▸ PAGE TEXT
┌────────

Subscribe in Itunes

Film Pigeons - Film Pigeons - Film Pigeons

Wednesday, May 4, 2011

1929 Best Picture winner Wings

For the past few months I've undertaken the task of watching every Best Picture winner from the first ceremony (1929) to current day in chronological order. I've watched and provided a spoken review for the first seventeen (1929 to 1945) winners on our podcast but, until today, haven't posted any of the written reviews. Following is the first of what will hopefully be a weekly feature.

THE STATS:
Title: Wings
Release Year: 1927
Nominations*: 2 (Best Picture, Production, Best Effects, Engineering**)
Competitors: The Racket, 7th Heaven, Sunrise, Chang, The Crowd

Director: William Wellman
Stars: Clara Bow, Richard Arlen, Buddy Rogers

*The Best Picture category was broken up into two sections. Artistic achievement was won by Sunrise but the Academy considers Wings, the Production winner, as the Best Overall Picture winner.

**Bold denotes win.

└────────

▸ SUPPLIED DATA
┌────────

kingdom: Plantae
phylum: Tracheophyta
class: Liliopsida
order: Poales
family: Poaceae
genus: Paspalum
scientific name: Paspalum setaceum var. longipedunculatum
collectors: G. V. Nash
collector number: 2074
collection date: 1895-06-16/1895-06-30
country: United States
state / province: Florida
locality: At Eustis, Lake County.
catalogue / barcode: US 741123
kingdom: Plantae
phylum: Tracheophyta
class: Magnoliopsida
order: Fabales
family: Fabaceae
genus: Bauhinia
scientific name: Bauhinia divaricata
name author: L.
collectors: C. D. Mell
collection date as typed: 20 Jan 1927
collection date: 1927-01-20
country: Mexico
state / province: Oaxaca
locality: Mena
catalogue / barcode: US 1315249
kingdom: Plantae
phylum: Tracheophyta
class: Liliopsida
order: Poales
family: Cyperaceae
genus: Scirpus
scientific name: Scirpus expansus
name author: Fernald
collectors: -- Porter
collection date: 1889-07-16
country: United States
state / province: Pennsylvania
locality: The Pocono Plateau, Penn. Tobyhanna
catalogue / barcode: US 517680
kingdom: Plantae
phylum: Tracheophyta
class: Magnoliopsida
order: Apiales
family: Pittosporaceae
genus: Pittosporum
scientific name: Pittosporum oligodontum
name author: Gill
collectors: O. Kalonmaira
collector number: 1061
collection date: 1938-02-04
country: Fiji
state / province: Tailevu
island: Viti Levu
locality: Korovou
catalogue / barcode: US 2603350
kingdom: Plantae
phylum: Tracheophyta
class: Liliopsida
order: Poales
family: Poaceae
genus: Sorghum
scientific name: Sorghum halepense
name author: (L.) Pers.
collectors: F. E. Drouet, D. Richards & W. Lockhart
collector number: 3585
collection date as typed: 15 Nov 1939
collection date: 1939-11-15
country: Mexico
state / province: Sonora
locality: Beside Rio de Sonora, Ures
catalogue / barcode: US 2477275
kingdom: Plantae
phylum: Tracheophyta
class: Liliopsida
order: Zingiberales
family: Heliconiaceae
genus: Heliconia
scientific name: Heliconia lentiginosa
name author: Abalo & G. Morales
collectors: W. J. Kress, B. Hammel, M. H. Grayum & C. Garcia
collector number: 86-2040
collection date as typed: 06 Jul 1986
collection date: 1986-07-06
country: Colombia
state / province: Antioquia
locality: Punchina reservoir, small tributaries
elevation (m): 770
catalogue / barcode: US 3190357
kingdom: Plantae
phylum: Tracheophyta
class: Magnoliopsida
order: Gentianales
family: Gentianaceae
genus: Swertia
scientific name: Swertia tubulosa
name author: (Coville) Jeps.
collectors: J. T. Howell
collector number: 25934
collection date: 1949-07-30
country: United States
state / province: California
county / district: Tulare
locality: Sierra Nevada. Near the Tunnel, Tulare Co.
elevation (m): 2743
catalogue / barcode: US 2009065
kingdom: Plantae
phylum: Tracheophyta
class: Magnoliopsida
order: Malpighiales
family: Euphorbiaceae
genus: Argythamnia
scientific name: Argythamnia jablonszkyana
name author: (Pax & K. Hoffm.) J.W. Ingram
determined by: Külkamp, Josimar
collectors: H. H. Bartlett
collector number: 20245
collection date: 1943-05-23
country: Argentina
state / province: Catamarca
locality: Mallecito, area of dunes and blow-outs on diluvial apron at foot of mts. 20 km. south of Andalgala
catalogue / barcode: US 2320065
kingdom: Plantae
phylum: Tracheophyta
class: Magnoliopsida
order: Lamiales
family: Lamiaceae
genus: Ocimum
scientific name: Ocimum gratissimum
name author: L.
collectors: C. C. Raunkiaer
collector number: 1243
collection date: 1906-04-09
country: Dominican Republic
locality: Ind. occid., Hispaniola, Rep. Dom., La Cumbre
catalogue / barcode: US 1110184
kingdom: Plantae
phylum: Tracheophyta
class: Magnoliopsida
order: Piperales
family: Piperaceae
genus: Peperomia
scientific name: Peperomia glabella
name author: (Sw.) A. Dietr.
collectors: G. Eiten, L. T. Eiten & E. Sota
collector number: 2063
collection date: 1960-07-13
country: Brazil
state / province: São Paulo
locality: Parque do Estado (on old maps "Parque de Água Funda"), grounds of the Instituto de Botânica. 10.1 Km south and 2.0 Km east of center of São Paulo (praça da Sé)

└────────

▸ WORK TO COMPLETE
1: In the post about the film Wings, who is listed as its director?
2: Reproduce the records from the line that contains "name author: (Pax & K. Hoffm.) J.W. Ingram" up to and including the last line of the records.

▸ RESULTS
1: William Wellman

2:
name author: (Pax & K. Hoffm.) J.W. Ingram
determined by: Külkamp, Josimar
collectors: H. H. Bartlett
collector number: 20245
collection date: 1943-05-23
country: Argentina
state / province: Catamarca
locality: Mallecito, area of dunes and blow-outs on diluvial apron at foot of mts. 20 km. south of Andalgala
catalogue / barcode: US 2320065
kingdom: Plantae
phylum: Tracheophyta
class: Magnoliopsida
order: Lamiales
family: Lamiaceae
genus: Ocimum
scientific name: Ocimum gratissimum
name author: L.
collectors: C. C. Raunkiaer
collector number: 1243
collection date: 1906-04-09
country: Dominican Republic
locality: Ind. occid., Hispaniola, Rep. Dom., La Cumbre
catalogue / barcode: US 1110184
kingdom: Plantae
phylum: Tracheophyta
class: Magnoliopsida
order: Piperales
family: Piperaceae
genus: Peperomia
scientific name: Peperomia glabella
name author: (Sw.) A. Dietr.
collectors: G. Eiten, L. T. Eiten & E. Sota
collector number: 2063
collection date: 1960-07-13
country: Brazil
state / province: São Paulo
locality: Parque do Estado (on old maps "Parque de Água Funda"), grounds of the Instituto de Botânica. 10.1 Km south and 2.0 Km east of center of São Paulo (praça da Sé)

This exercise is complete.